Action item>
Copy out the lines beginning at the one with "oder ein Park, oder" and ending at the last line of the data, both included; pictures stay out.

Material to process>
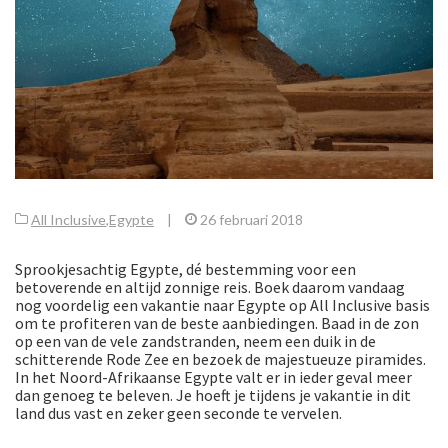
All Inclusive
,
Egypte
|
26 februari 2018
Sprookjesachtig Egypte, dé bestemming voor een
betoverende en altijd zonnige reis. Boek daarom vandaag
nog voordelig een vakantie naar Egypte op All Inclusive basis
om te profiteren van de beste aanbiedingen. Baad in de zon
op een van de vele zandstranden, neem een duik in de
schitterende Rode Zee en bezoek de majestueuze piramides.
In het Noord-Afrikaanse Egypte valt er in ieder geval meer
dan genoeg te beleven. Je hoeft je tijdens je vakantie in dit
land dus vast en zeker geen seconde te vervelen.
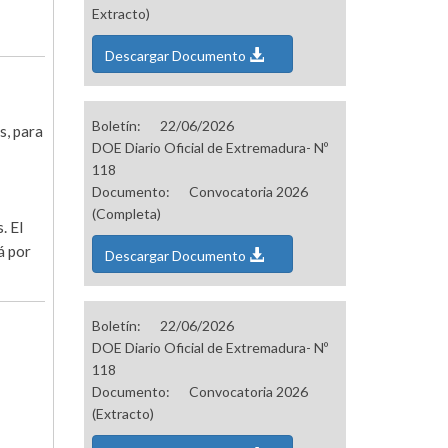
Extracto)
Descargar Documento
Boletín:
22/06/2026
s, para
DOE Diario Oficial de Extremadura- Nº
118
Documento:
Convocatoria 2026
(Completa)
. El
á por
Descargar Documento
Boletín:
22/06/2026
DOE Diario Oficial de Extremadura- Nº
118
Documento:
Convocatoria 2026
(Extracto)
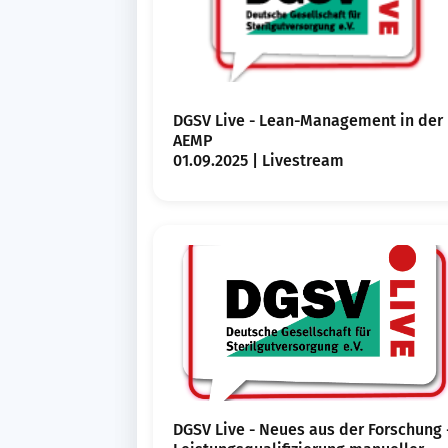
DGSV Live - Lean-Management in der
AEMP
01.09.2025 | Livestream
DGSV Live - Neues aus der Forschung 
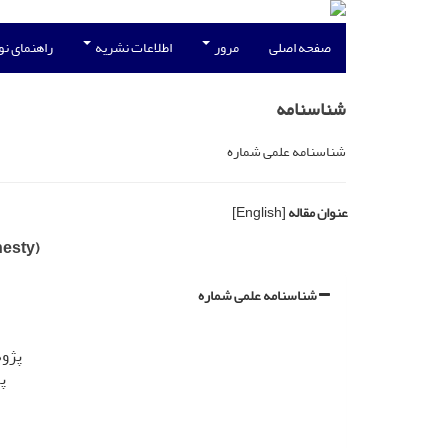
صفحه اصلی
مرور
اطلاعات نشریه
راهنمای ن
شناسنامه
شناسنامه علمی شماره
عنوان مقاله
[English]
nesty)
شناسنامه علمی شماره
پژوه
پ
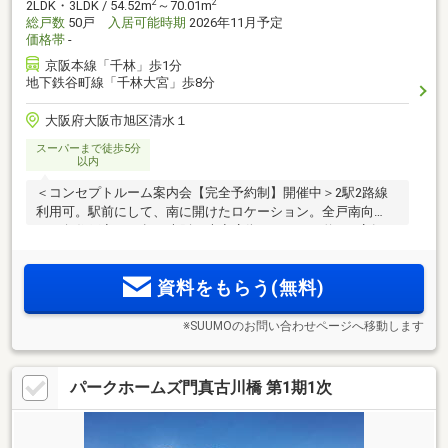
2
2
2LDK・3LDK / 54.52m
～70.01m
総戸数
50戸
入居可能時期
2026年11月予定
価格帯
-
京阪本線「千林」歩1分
地下鉄谷町線「千林大宮」歩8分
大阪府大阪市旭区清水１
スーパーまで徒歩5分
以内
＜コンセプトルーム案内会【完全予約制】開催中＞2駅2路線
利用可。駅前にして、南に開けたロケーション。全戸南向
き、角住戸率50％超。大阪三大商店街のひとつ、約220店舗が
並ぶ千林商店街へ徒歩1分。ZEH-M(ゼッチ・マンション)、認
定低炭素住宅
資料をもらう(無料)
※SUUMOのお問い合わせページへ移動します
パークホームズ門真古川橋 第1期1次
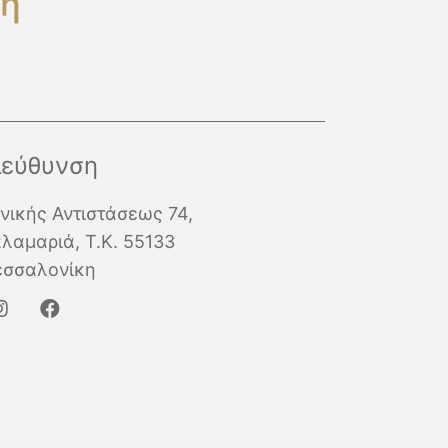
ιεύθυνση
νικής Αντιστάσεως 74,
λαμαριά, Τ.Κ. 55133
εσσαλονίκη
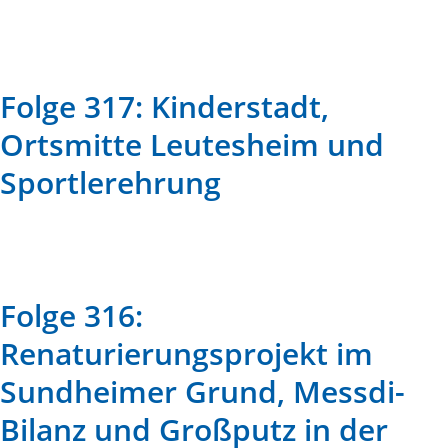
Folge 317: Kinderstadt,
Ortsmitte Leutesheim und
Sportlerehrung
Folge 316:
Renaturierungsprojekt im
Sundheimer Grund, Messdi-
Bilanz und Großputz in der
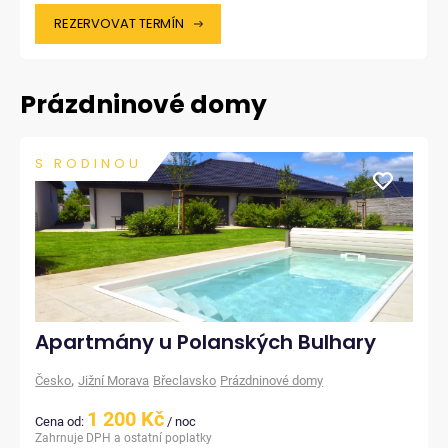
REZERVOVAT TERMÍN
Prázdninové domy
S RODINOU
Apartmány u Polanských Bulhary
,
Česko
Jižní Morava
Břeclavsko
Prázdninové domy
1 200 Kč
Cena od:
/ noc
Zahrnuje DPH a ostatní poplatky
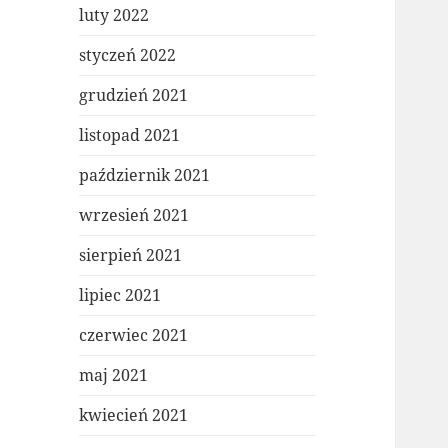
luty 2022
styczeń 2022
grudzień 2021
listopad 2021
październik 2021
wrzesień 2021
sierpień 2021
lipiec 2021
czerwiec 2021
maj 2021
kwiecień 2021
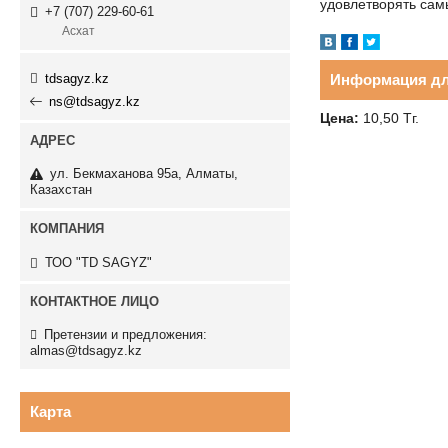
удовлетворять сам
+7 (707) 229-60-61
Асхат
tdsagyz.kz
Информация дл
ns@tdsagyz.kz
Цена:
10,50
Тг.
ул. Бекмаханова 95а, Алматы,
Казахстан
ТОО "TD SAGYZ"
Претензии и предложения:
almas@tdsagyz.kz
Карта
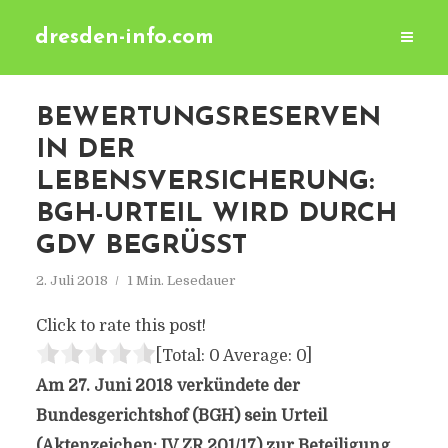
dresden-info.com
BEWERTUNGSRESERVEN
IN DER
LEBENSVERSICHERUNG:
BGH-URTEIL WIRD DURCH
GDV BEGRÜSST
2. Juli 2018
1 Min. Lesedauer
Click to rate this post!
[Total:
0
Average:
0
]
Am 27. Juni 2018 verkündete der
Bundesgerichtshof (BGH) sein Urteil
(Aktenzeichen: IV ZR 201/17) zur Beteiligung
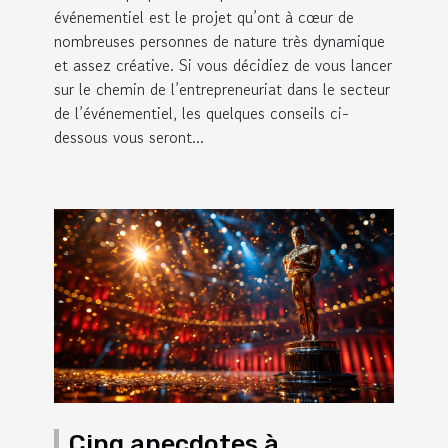
événementiel est le projet qu’ont à cœur de
nombreuses personnes de nature très dynamique
et assez créative. Si vous décidiez de vous lancer
sur le chemin de l’entrepreneuriat dans le secteur
de l’événementiel, les quelques conseils ci-
dessous vous seront...
Cinq anecdotes à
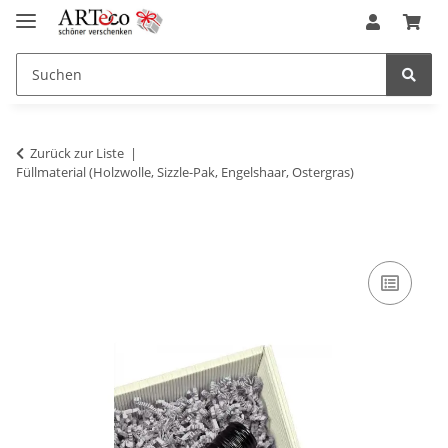
Zurück zur Liste
Füllmaterial (Holzwolle, Sizzle-Pak, Engelshaar, Ostergras)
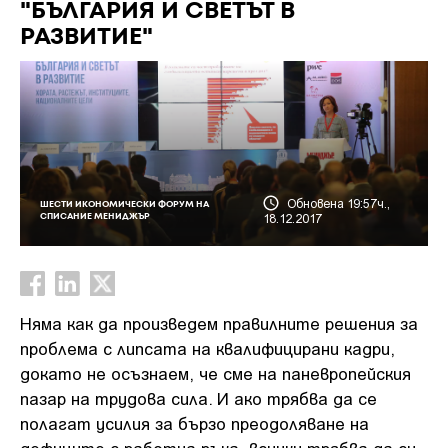
"БЪЛГАРИЯ И СВЕТЪТ В
РАЗВИТИЕ"
Обновена 19:57ч.,
ШЕСТИ ИКОНОМИЧЕСКИ ФОРУМ НА
18.12.2017
СПИСАНИЕ МЕНИДЖЪР
Няма как да произведем правилните решения за
проблема с липсата на квалифицирани кадри,
докато не осъзнаем, че сме на паневропейския
пазар на трудова сила. И ако трябва да се
полагат усилия за бързо преодоляване на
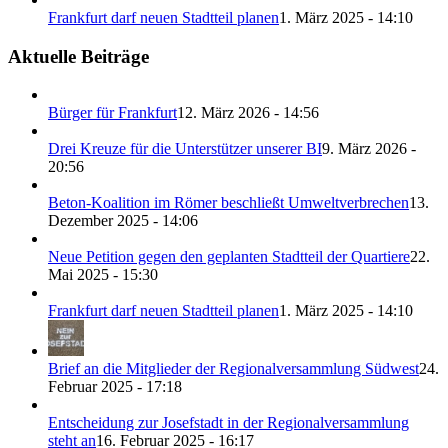
Frankfurt darf neuen Stadtteil planen
1. März 2025 - 14:10
Aktuelle Beiträge
Bürger für Frankfurt
12. März 2026 - 14:56
Drei Kreuze für die Unterstützer unserer BI
9. März 2026 -
20:56
Beton-Koalition im Römer beschließt Umweltverbrechen
13.
Dezember 2025 - 14:06
Neue Petition gegen den geplanten Stadtteil der Quartiere
22.
Mai 2025 - 15:30
Frankfurt darf neuen Stadtteil planen
1. März 2025 - 14:10
Brief an die Mitglieder der Regionalversammlung Südwest
24.
Februar 2025 - 17:18
Entscheidung zur Josefstadt in der Regionalversammlung
steht an
16. Februar 2025 - 16:17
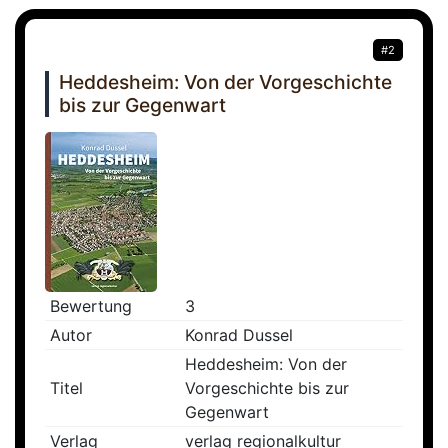
#2
Heddesheim: Von der Vorgeschichte
bis zur Gegenwart
Bewertung
3
Autor
Konrad Dussel
Heddesheim: Von der
Titel
Vorgeschichte bis zur
Gegenwart
Verlag
verlag regionalkultur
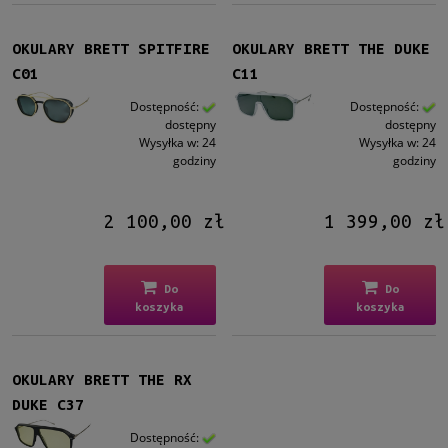
Średnie
(8)
Duże
(1)
OKULARY BRETT SPITFIRE
OKULARY BRETT THE DUKE
C01
C11
Gwarancja
Dostępność:
Dostępność:
24 miesiące
(9)
dostępny
dostępny
Wysyłka w:
24
Wysyłka w:
24
Dostępność
godziny
godziny
dostępny
(9)
2 100,00 zł
1 399,00 zł
Cena
od
Do
Do
koszyka
koszyka
do
Filtruj
OKULARY BRETT THE RX
Nowość
DUKE C37
nie
(9)
Dostępność:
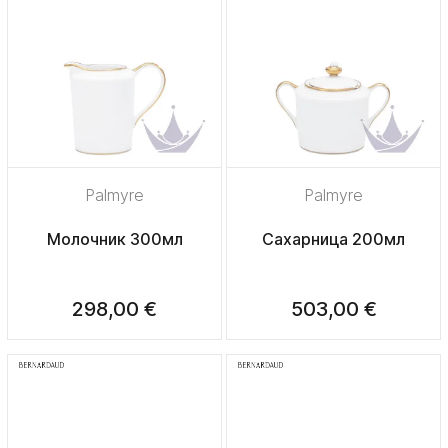
Palmyre
Palmyre
Молочник 300мл
Сахарница 200мл
298,00 €
503,00 €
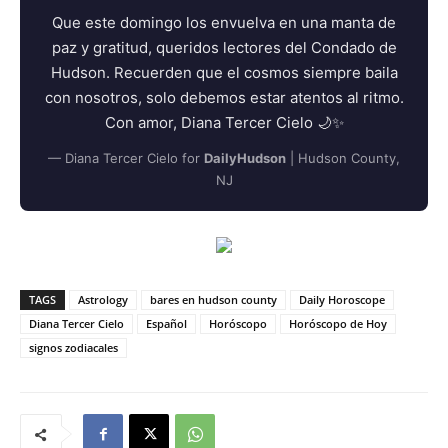
Que este domingo los envuelva en una manta de
paz y gratitud, queridos lectores del Condado de
Hudson. Recuerden que el cosmos siempre baila
con nosotros, solo debemos estar atentos al ritmo.
Con amor, Diana Tercer Cielo 🌙✨
— Diana Tercer Cielo for
DailyHudson
| Hudson County,
NJ
TAGS
Astrology
bares en hudson county
Daily Horoscope
Diana Tercer Cielo
Español
Horóscopo
Horóscopo de Hoy
signos zodiacales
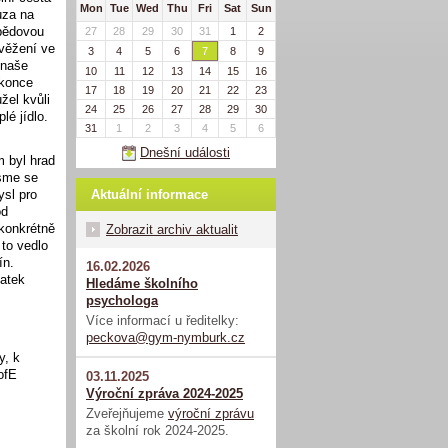
Mon
Tue
Wed
Thu
Fri
Sat
Sun
uza na
obědovou
27
28
29
30
31
1
2
věžení ve
3
4
5
6
7
8
9
 naše
10
11
12
13
14
15
16
okonce
17
18
19
20
21
22
23
žel kvůli
24
25
26
27
28
29
30
lé jídlo.
31
1
2
3
4
5
6
Dnešní události
m byl hrad
jsme se
Aktuální informace
ysl pro
od
(konkrétně
Zobrazit archiv aktualit
 to vedlo
ín.
16.02.2026
tatek
Hledáme školního
psychologa
Více informací u ředitelky:
peckova@gym-nymburk.cz
y, k
ofE
03.11.2025
Výroční zpráva 2024-2025
Zveřejňujeme
výroční zprávu
za školní rok 2024-2025.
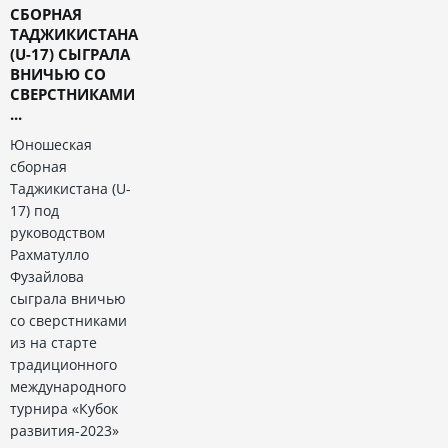
СБОРНАЯ
ТАДЖИКИСТАНА
(U-17) СЫГРАЛА
ВНИЧЬЮ СО
СВЕРСТНИКАМИ
...
Юношеская
сборная
Таджикистана (U-
17) под
руководством
Рахматулло
Фузайлова
сыграла вничью
со сверстниками
из на старте
традиционного
международного
турнира «Кубок
развития-2023»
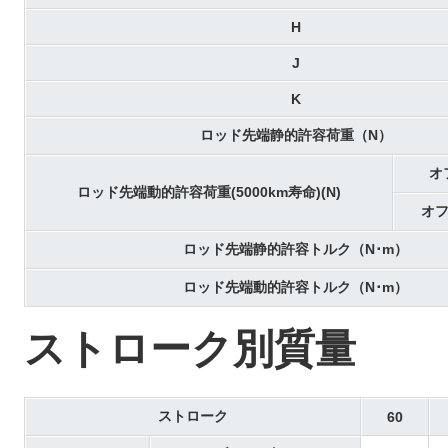
H
J
K
ロッド先端静的許容荷重（N）
オ
ロッド先端動的許容荷重(5000km寿命)(N)
オフ
ロッド先端静的許容トルク（N･m）
ロッド先端動的許容トルク（N･m）
ストローク別質量
ストローク
60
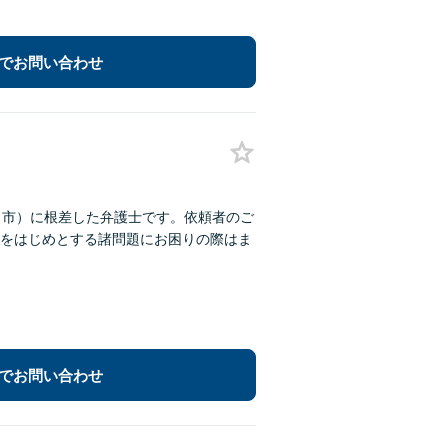
でお問い合わせ
田市）に根差した弁護士です。依頼者のご
をはじめとする諸問題にお困りの際はま
でお問い合わせ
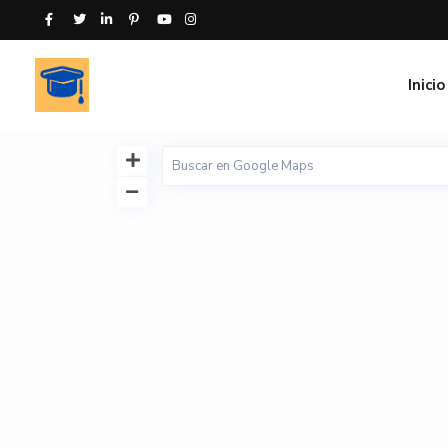
Inicio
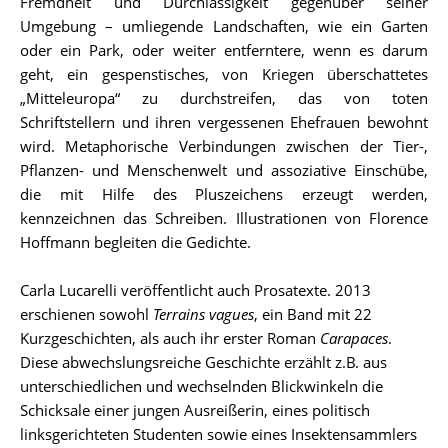
Fremdheit und Durchlässigkeit gegenüber seiner
Umgebung – umliegende Landschaften, wie ein Garten
oder ein Park, oder weiter entferntere, wenn es darum
geht, ein gespenstisches, von Kriegen überschattetes
„Mitteleuropa“ zu durchstreifen, das von toten
Schriftstellern und ihren vergessenen Ehefrauen bewohnt
wird. Metaphorische Verbindungen zwischen der Tier-,
Pflanzen- und Menschenwelt und assoziative Einschübe,
die mit Hilfe des Pluszeichens erzeugt werden,
kennzeichnen das Schreiben. Illustrationen von Florence
Hoffmann begleiten die Gedichte.
Carla Lucarelli veröffentlicht auch Prosatexte. 2013
erschienen sowohl
Terrains vagues
, ein Band mit 22
Kurzgeschichten, als auch ihr erster Roman
Carapaces
.
Diese abwechslungsreiche Geschichte erzählt z.B. aus
unterschiedlichen und wechselnden Blickwinkeln die
Schicksale einer jungen Ausreißerin, eines politisch
linksgerichteten Studenten sowie eines Insektensammlers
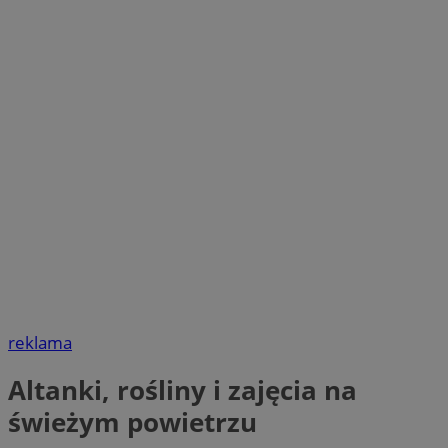
reklama
Altanki, rośliny i zajęcia na
świeżym powietrzu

Your response>
oder ein Park, oder weiter entferntere, wenn es darum
geht, ein gespenstisches, von Kriegen überschattetes
„Mitteleuropa“ zu durchstreifen, das von toten
Schriftstellern und ihren vergessenen Ehefrauen bewohnt
wird. Metaphorische Verbindungen zwischen der Tier-,
Pflanzen- und Menschenwelt und assoziative Einschübe,
die mit Hilfe des Pluszeichens erzeugt werden,
kennzeichnen das Schreiben. Illustrationen von Florence
Hoffmann begleiten die Gedichte.
Carla Lucarelli veröffentlicht auch Prosatexte. 2013
erschienen sowohl
Terrains vagues
, ein Band mit 22
Kurzgeschichten, als auch ihr erster Roman
Carapaces
.
Diese abwechslungsreiche Geschichte erzählt z.B. aus
unterschiedlichen und wechselnden Blickwinkeln die
Schicksale einer jungen Ausreißerin, eines politisch
linksgerichteten Studenten sowie eines Insektensammlers
reklama
Altanki, rośliny i zajęcia na
świeżym powietrzu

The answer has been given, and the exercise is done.